TASK OBJECTIVE:
Every record that follows is to be copied exactly, with the pictures omitted.

(Saved entries)
⁂

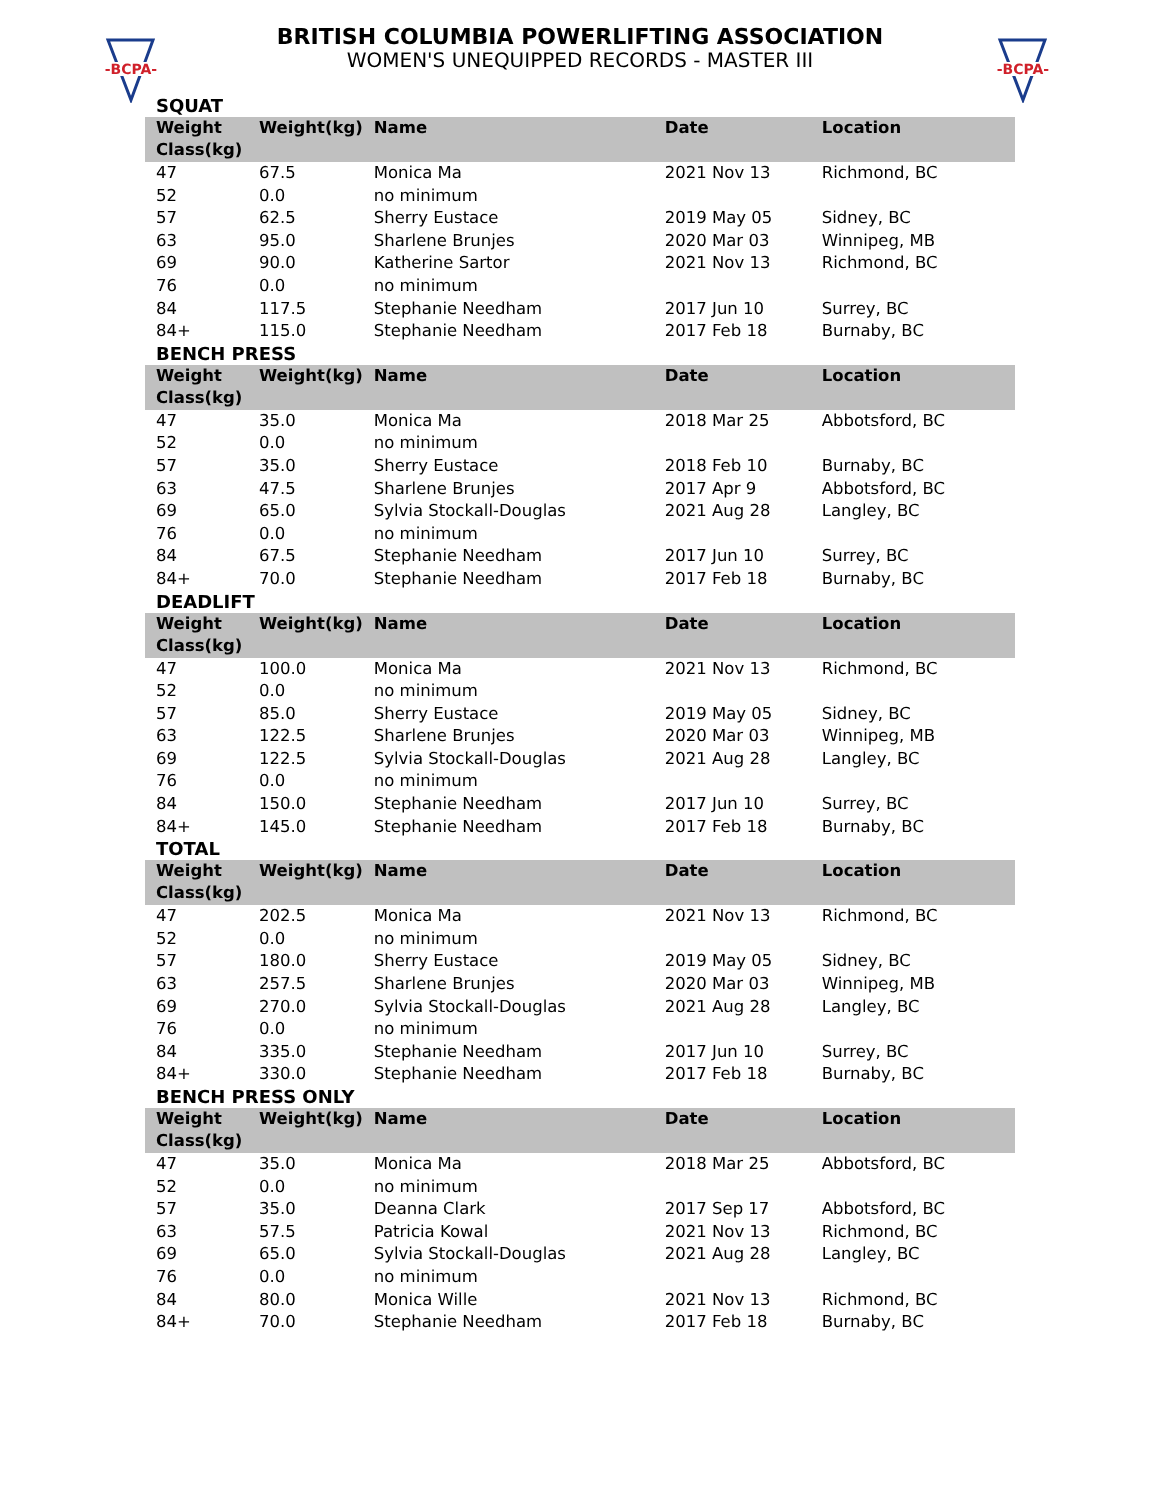-BCPA-
-BCPA-
BRITISH COLUMBIA POWERLIFTING ASSOCIATION
WOMEN'S UNEQUIPPED RECORDS - MASTER III
SQUAT
| Weight Class(kg) | Weight(kg) | Name | Date | Location |
| --- | --- | --- | --- | --- |
| 47 | 67.5 | Monica Ma | 2021 Nov 13 | Richmond, BC |
| 52 | 0.0 | no minimum | | |
| 57 | 62.5 | Sherry Eustace | 2019 May 05 | Sidney, BC |
| 63 | 95.0 | Sharlene Brunjes | 2020 Mar 03 | Winnipeg, MB |
| 69 | 90.0 | Katherine Sartor | 2021 Nov 13 | Richmond, BC |
| 76 | 0.0 | no minimum | | |
| 84 | 117.5 | Stephanie Needham | 2017 Jun 10 | Surrey, BC |
| 84+ | 115.0 | Stephanie Needham | 2017 Feb 18 | Burnaby, BC |
BENCH PRESS
| Weight Class(kg) | Weight(kg) | Name | Date | Location |
| --- | --- | --- | --- | --- |
| 47 | 35.0 | Monica Ma | 2018 Mar 25 | Abbotsford, BC |
| 52 | 0.0 | no minimum | | |
| 57 | 35.0 | Sherry Eustace | 2018 Feb 10 | Burnaby, BC |
| 63 | 47.5 | Sharlene Brunjes | 2017 Apr 9 | Abbotsford, BC |
| 69 | 65.0 | Sylvia Stockall-Douglas | 2021 Aug 28 | Langley, BC |
| 76 | 0.0 | no minimum | | |
| 84 | 67.5 | Stephanie Needham | 2017 Jun 10 | Surrey, BC |
| 84+ | 70.0 | Stephanie Needham | 2017 Feb 18 | Burnaby, BC |
DEADLIFT
| Weight Class(kg) | Weight(kg) | Name | Date | Location |
| --- | --- | --- | --- | --- |
| 47 | 100.0 | Monica Ma | 2021 Nov 13 | Richmond, BC |
| 52 | 0.0 | no minimum | | |
| 57 | 85.0 | Sherry Eustace | 2019 May 05 | Sidney, BC |
| 63 | 122.5 | Sharlene Brunjes | 2020 Mar 03 | Winnipeg, MB |
| 69 | 122.5 | Sylvia Stockall-Douglas | 2021 Aug 28 | Langley, BC |
| 76 | 0.0 | no minimum | | |
| 84 | 150.0 | Stephanie Needham | 2017 Jun 10 | Surrey, BC |
| 84+ | 145.0 | Stephanie Needham | 2017 Feb 18 | Burnaby, BC |
TOTAL
| Weight Class(kg) | Weight(kg) | Name | Date | Location |
| --- | --- | --- | --- | --- |
| 47 | 202.5 | Monica Ma | 2021 Nov 13 | Richmond, BC |
| 52 | 0.0 | no minimum | | |
| 57 | 180.0 | Sherry Eustace | 2019 May 05 | Sidney, BC |
| 63 | 257.5 | Sharlene Brunjes | 2020 Mar 03 | Winnipeg, MB |
| 69 | 270.0 | Sylvia Stockall-Douglas | 2021 Aug 28 | Langley, BC |
| 76 | 0.0 | no minimum | | |
| 84 | 335.0 | Stephanie Needham | 2017 Jun 10 | Surrey, BC |
| 84+ | 330.0 | Stephanie Needham | 2017 Feb 18 | Burnaby, BC |
BENCH PRESS ONLY
| Weight Class(kg) | Weight(kg) | Name | Date | Location |
| --- | --- | --- | --- | --- |
| 47 | 35.0 | Monica Ma | 2018 Mar 25 | Abbotsford, BC |
| 52 | 0.0 | no minimum | | |
| 57 | 35.0 | Deanna Clark | 2017 Sep 17 | Abbotsford, BC |
| 63 | 57.5 | Patricia Kowal | 2021 Nov 13 | Richmond, BC |
| 69 | 65.0 | Sylvia Stockall-Douglas | 2021 Aug 28 | Langley, BC |
| 76 | 0.0 | no minimum | | |
| 84 | 80.0 | Monica Wille | 2021 Nov 13 | Richmond, BC |
| 84+ | 70.0 | Stephanie Needham | 2017 Feb 18 | Burnaby, BC |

⁂

RESPONSE TO THIS EXERCISE:
-BCPA-
-BCPA-
BRITISH COLUMBIA POWERLIFTING ASSOCIATION
WOMEN'S UNEQUIPPED RECORDS - MASTER III
SQUAT
| Weight Class(kg) | Weight(kg) | Name | Date | Location |
| --- | --- | --- | --- | --- |
| 47 | 67.5 | Monica Ma | 2021 Nov 13 | Richmond, BC |
| 52 | 0.0 | no minimum | | |
| 57 | 62.5 | Sherry Eustace | 2019 May 05 | Sidney, BC |
| 63 | 95.0 | Sharlene Brunjes | 2020 Mar 03 | Winnipeg, MB |
| 69 | 90.0 | Katherine Sartor | 2021 Nov 13 | Richmond, BC |
| 76 | 0.0 | no minimum | | |
| 84 | 117.5 | Stephanie Needham | 2017 Jun 10 | Surrey, BC |
| 84+ | 115.0 | Stephanie Needham | 2017 Feb 18 | Burnaby, BC |
BENCH PRESS
| Weight Class(kg) | Weight(kg) | Name | Date | Location |
| --- | --- | --- | --- | --- |
| 47 | 35.0 | Monica Ma | 2018 Mar 25 | Abbotsford, BC |
| 52 | 0.0 | no minimum | | |
| 57 | 35.0 | Sherry Eustace | 2018 Feb 10 | Burnaby, BC |
| 63 | 47.5 | Sharlene Brunjes | 2017 Apr 9 | Abbotsford, BC |
| 69 | 65.0 | Sylvia Stockall-Douglas | 2021 Aug 28 | Langley, BC |
| 76 | 0.0 | no minimum | | |
| 84 | 67.5 | Stephanie Needham | 2017 Jun 10 | Surrey, BC |
| 84+ | 70.0 | Stephanie Needham | 2017 Feb 18 | Burnaby, BC |
DEADLIFT
| Weight Class(kg) | Weight(kg) | Name | Date | Location |
| --- | --- | --- | --- | --- |
| 47 | 100.0 | Monica Ma | 2021 Nov 13 | Richmond, BC |
| 52 | 0.0 | no minimum | | |
| 57 | 85.0 | Sherry Eustace | 2019 May 05 | Sidney, BC |
| 63 | 122.5 | Sharlene Brunjes | 2020 Mar 03 | Winnipeg, MB |
| 69 | 122.5 | Sylvia Stockall-Douglas | 2021 Aug 28 | Langley, BC |
| 76 | 0.0 | no minimum | | |
| 84 | 150.0 | Stephanie Needham | 2017 Jun 10 | Surrey, BC |
| 84+ | 145.0 | Stephanie Needham | 2017 Feb 18 | Burnaby, BC |
TOTAL
| Weight Class(kg) | Weight(kg) | Name | Date | Location |
| --- | --- | --- | --- | --- |
| 47 | 202.5 | Monica Ma | 2021 Nov 13 | Richmond, BC |
| 52 | 0.0 | no minimum | | |
| 57 | 180.0 | Sherry Eustace | 2019 May 05 | Sidney, BC |
| 63 | 257.5 | Sharlene Brunjes | 2020 Mar 03 | Winnipeg, MB |
| 69 | 270.0 | Sylvia Stockall-Douglas | 2021 Aug 28 | Langley, BC |
| 76 | 0.0 | no minimum | | |
| 84 | 335.0 | Stephanie Needham | 2017 Jun 10 | Surrey, BC |
| 84+ | 330.0 | Stephanie Needham | 2017 Feb 18 | Burnaby, BC |
BENCH PRESS ONLY
| Weight Class(kg) | Weight(kg) | Name | Date | Location |
| --- | --- | --- | --- | --- |
| 47 | 35.0 | Monica Ma | 2018 Mar 25 | Abbotsford, BC |
| 52 | 0.0 | no minimum | | |
| 57 | 35.0 | Deanna Clark | 2017 Sep 17 | Abbotsford, BC |
| 63 | 57.5 | Patricia Kowal | 2021 Nov 13 | Richmond, BC |
| 69 | 65.0 | Sylvia Stockall-Douglas | 2021 Aug 28 | Langley, BC |
| 76 | 0.0 | no minimum | | |
| 84 | 80.0 | Monica Wille | 2021 Nov 13 | Richmond, BC |
| 84+ | 70.0 | Stephanie Needham | 2017 Feb 18 | Burnaby, BC |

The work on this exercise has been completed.